La reforma de 2022 trae consigo novedades que, en mi opinión, caminan en la buena dirección. La principal consiste en la supresión del carácter rogado del voto, por lo que, a partir de ahora, los electores recibirán la documentación de oficio en su domicilio, como sucedía antes de 2011. Se ahorra así el primero de los trámites del actual modelo CERA, que obligaba a los electores a solicitar el voto y que tantos problemas ha ocasionado. También considero adecuado el mandato de proceder a depurar y actualizar el CERA en el plazo de seis meses desde la entrada en vigor de la ley, medida fundamental para prevenir el fraude y las suplantaciones de identidad. Además, se contempla la posibilidad de que los electores puedan descargar telemáticamente las papeletas con todas las candidaturas concurrentes, lo que, en principio, permitirá adelantar los plazos de envío de la restante documentación electoral, sin tener que esperar a la proclamación de todas las candidaturas y a la resolución de las eventuales impugnaciones. Esta novedad también me parece correcta, en la medida en que aligera los plazos de esa fase específica, reduce la dependencia de los servicios postales ordinarios y previene la utilización estratégica de la litigiosidad electoral con fines torticeros por parte de los partidos políticos.

Igualmente, la reforma amplía de tres a siete días el plazo para el depósito del voto en urna y continúa posibilitando el envío del voto por correo postal dirigido a los consulados que correspondan. Desde esa lógica de facilitar la participación electoral, también se amplía el número de centros para votación en urna, así como los horarios y días de votación. Por último, además de incrementar las garantías en el envío de los votos emitidos desde el extranjero, estableciendo que se hagan llegar a España mediante valija diplomática, se retrasa el plazo para la apertura de los votos emitidos desde el extranjero de tres a cinco días, haciendo lo propio con el plazo para dar comienzo al escrutinio general. Es una medida adecuada y va en la línea de lo que han hecho en el pasado para sus respectivas elecciones autonómicas comunidades como País Vasco, Galicia o Canarias.
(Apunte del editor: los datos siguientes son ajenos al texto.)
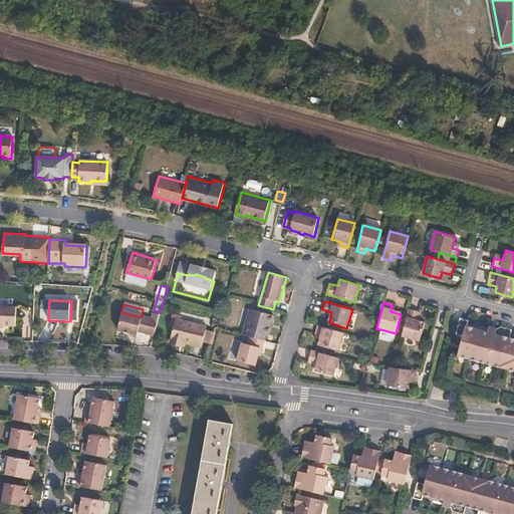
[(19,306),(0,305),(0,324),(18,325),(19,306)]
Si la mayor parte de novedades me parecen positivas, también hay otras que me suscitan algunas dudas y sobre las que habrá que prestar atención. Una de ellas es la supresión de algunas garantías relativas a la identidad del votante en los casos de voto por correo: el envío de la documentación electoral de oficio abre la puerta a casos aislados de suplantación de identidad a través del envío del voto en la modalidad postal –donde se relajan las garantías de acreditación de la identidad–, en supuestos en los que la documentación electoral pueda haber llegado a domicilios incorrectos (por cambios de domicilio o defunciones no comunicadas, por ejemplo); de ahí la importancia de una correcta actualización del censo de manera periódica. Otra cuestión problemática es que la reforma parece ignorar las insuficiencias de las oficinas consulares españolas a lo largo del planeta que, en algunos casos, adolecen de limitaciones o defectos en su funcionamiento. Ello se debe a la falta de medios humanos y materiales necesarios para organizar con eficacia el depósito en urna de los sobres electorales, así como la recepción, custodia y posterior envío de los votos que los electores CERA hacen llegar por vía postal, tal y como ha puesto de manifiesto la propia Junta Electoral Central. Se trata de una carencia que, sin duda, debería tomarse muy en cuenta si se aspira a que la reforma surta los efectos deseados.

Termino reconociendo el papel desempeñado en este proceso reformista por el movimiento ciudadano de españoles en el extranjero conocido como Marea Granate. Se trata del colectivo que en mayor medida ha denunciado las disfuncionalidades ocasionadas por el sistema introducido en la reforma electoral de 2011. Sin su intensa actividad de sensibilización y protesta, la reforma de este aspecto del procedimiento electoral de los españoles residentes en el extranjero no habría ocupado un lugar destacado en la agenda política durante estos años. Hay que celebrar que la sociedad civil se haya involucrado en la consecución de una reforma que refuerza el carácter democrático de nuestro Derecho electoral.